Introduction
What is Mauro Data Mapper?¶
Mauro Data Mapper is a toolkit for the design and documentation of databases, data flows, and data standards, as well as related software artefacts such as data schemas and data forms. It was originally developed for the description of data in clinical research, but it is equally applicable in other settings.
Data and software artefacts can be described as linked, versioned Data Models. The links let us re-use and relate data definitions, recording and reasoning about semantic interoperability. The versioning lets us keep track of changes in design, in implementation, or in understanding.
Why is metadata important?¶
To fully understand the meaning of data, first we need to know some further information about its context, known as metadata.
For example, consider a blood pressure reading. Although this has standard units, the method and state of the patient at the time the measurement was taken will affect the recorded value. Therefore, by outlining this additional information, the reading can be understood and interpreted more accurately. In this way, metadata allows data to be more searchable, comparable and standardised enabling further interoperability.
How does Mauro Data Mapper work?¶
The Mauro Data Mapper is a web based tool which stores and manages descriptions of data. These can be descriptions of data already collected, such as databases or csv files. Or these can be descriptions of data you wish to collect or transfer between organisations, such as a specification for a webform or an XML schema.
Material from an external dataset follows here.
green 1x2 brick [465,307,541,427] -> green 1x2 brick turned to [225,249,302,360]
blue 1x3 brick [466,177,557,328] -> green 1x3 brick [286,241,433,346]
Mauro Data Mapper represents both types of descriptions of data as Data Models. These are defined as a structured collection of metadata and effectively model the data that they describe.
Each Data Model consists of several Data Classes, which are groups of data that are related in some way. For example, a group of data that appears in the same table of a database or the same section of a form. Data Classes can sometimes also contain Nested Data Classes.
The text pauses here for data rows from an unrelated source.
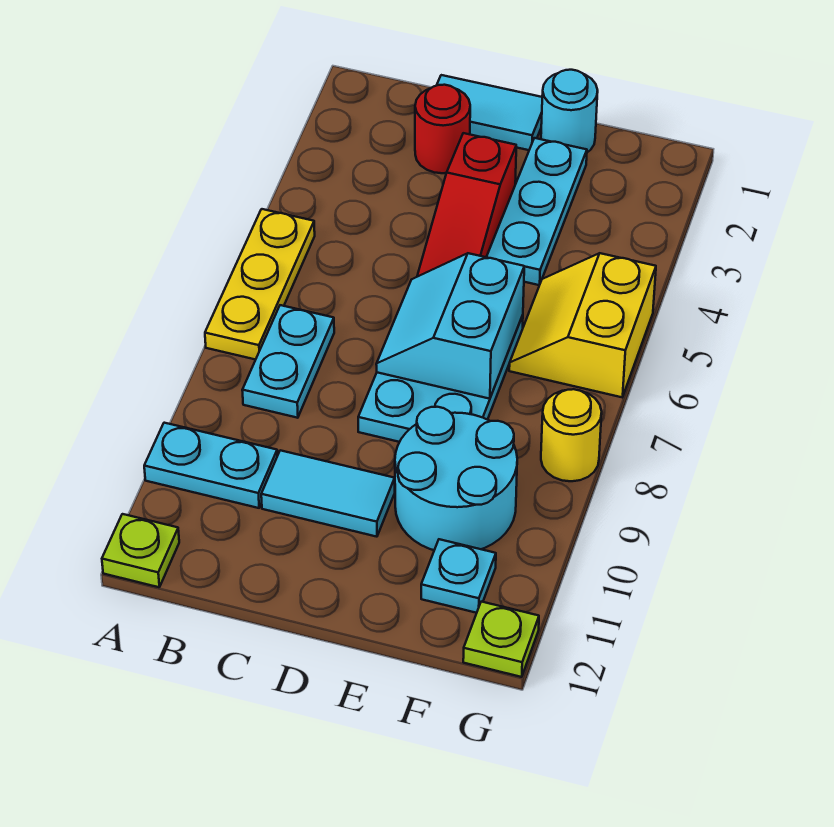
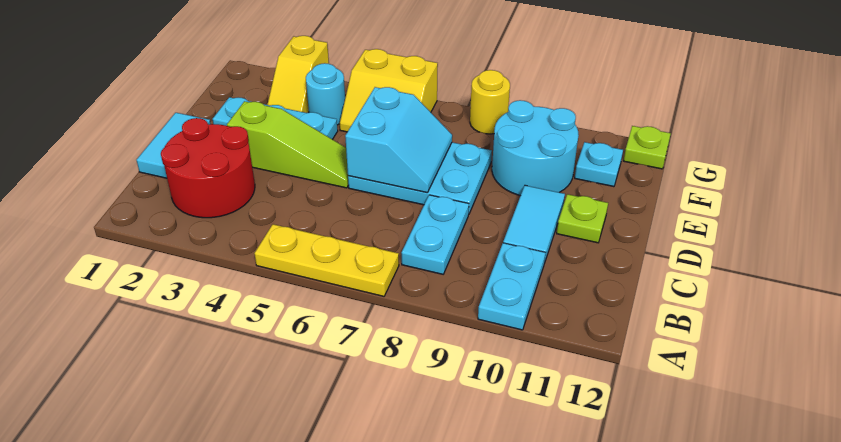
lime 1x1 plate [102,514,179,587] -> lime 1x1 plate moved to [557,194,608,243]
cyan 1x2 plate [242,305,334,418] -> cyan 1x2 plate turned to [401,195,469,274]
red 1x1 round brick [415,85,470,173] -> red 2x2 round brick [161,118,255,218]
red 1x3 slope [417,133,516,277] -> lime 1x3 slope [227,101,349,188]
cyan 2x2 slope [376,253,524,399] -> cyan 2x2 slope turned to [345,87,452,193]
cyan 1x1 round brick [541,70,598,152] -> cyan 1x1 round brick moved to [306,63,345,125]
none -> yellow 1x2 slope [267,36,329,113]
Within each Data Class is then a number of Data Elements which are the descriptions of an individual field or variable.
For example, a webform where patients enter their details would be a Data Model. This form could consist of two separate sections such as 'Personal details' and 'Contact details' which would each be a Data Class. The individual entries within each of these sections, such as 'First Name', 'Last Name', 'Date of Birth' etc, would each be a Data Element.
However, there might be a section within another section on the webform, such as 'Correspondence Address' which lies within 'Contact details'. In this case, 'Correspondence Address' would become a Nested Data Class, where the 'Contact details' Data Class would be the parent.
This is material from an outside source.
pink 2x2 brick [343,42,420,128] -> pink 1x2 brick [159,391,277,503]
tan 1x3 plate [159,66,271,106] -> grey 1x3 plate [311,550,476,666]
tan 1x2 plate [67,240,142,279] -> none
By organising metadata in this way, Mauro Data Mapper allows users to easily search data but also automatically import database schemas and export forms; helping to record data in standardised formats.
An open-source community¶
The Mauro platform and plugins are distributed under an open source Apache 2.0 license. We are keen to build an active community of users and developers, and encourage contributions to our code and documentation, and facilitate model sharing.
Support¶
The development of Mauro Data Mapper has been funded by the NIHR Oxford Biomedical Research Center as part of the NIHR Health Informatics Collaborative (HIC).
The NIHR HIC is a partnership of 28 NHS trusts and health boards, including the 20 hosting NIHR Biomedical Research Centres (BRCs), working together to facilitate the equitable re-use of NHS data for translational research.
The NIHR HIC has established cross-site data collaborations in areas such as cardiovascular medicine, critical care, renal disease, infectious diseases, and cancer. Mauro Data Mapper, and its previous incarnation, the Metadata Catalogue, has been used for collaboratively editing Data Models for research, and for generating software artefacts such as XML Schema.